++++ PROVIDED MATERIAL ++++
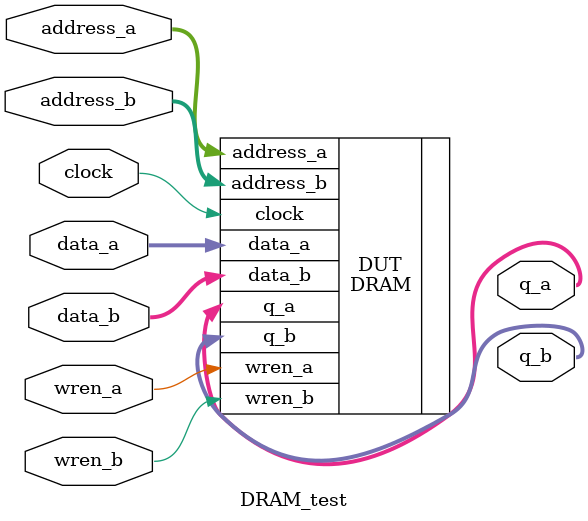
<source format=v>

`timescale 1 ps / 1 ps
module DRAM_test (
	address_a,
	address_b,
	clock,
	data_a,
	data_b,
	wren_a,
	wren_b,
	q_a,
	q_b);

	input	[15:0]  address_a;
	input	[15:0]  address_b;
	input	  clock;
	input	[7:0]  data_a;
	input	[7:0]  data_b;
	input	  wren_a;
	input	  wren_b;
	output	[7:0]  q_a;
	output	[7:0]  q_b;


	DRAM DUT (.address_a(address_a),
		.address_b(address_b),
		.clock(clock),
		.data_a(data_a),
		.data_b(data_b),
		.wren_a(wren_a),
		.wren_b(wren_b),
		.q_a(q_a),
		.q_b(q_b));
	
endmodule
</source>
++++
• REQUIRED ACTION:
Exact repetition of all the records is required, with the pictures excluded.

• SOLUTION TO THE PROBLEM:
<source format=v>

`timescale 1 ps / 1 ps
module DRAM_test (
	address_a,
	address_b,
	clock,
	data_a,
	data_b,
	wren_a,
	wren_b,
	q_a,
	q_b);

	input	[15:0]  address_a;
	input	[15:0]  address_b;
	input	  clock;
	input	[7:0]  data_a;
	input	[7:0]  data_b;
	input	  wren_a;
	input	  wren_b;
	output	[7:0]  q_a;
	output	[7:0]  q_b;


	DRAM DUT (.address_a(address_a),
		.address_b(address_b),
		.clock(clock),
		.data_a(data_a),
		.data_b(data_b),
		.wren_a(wren_a),
		.wren_b(wren_b),
		.q_a(q_a),
		.q_b(q_b));
	
endmodule
</source>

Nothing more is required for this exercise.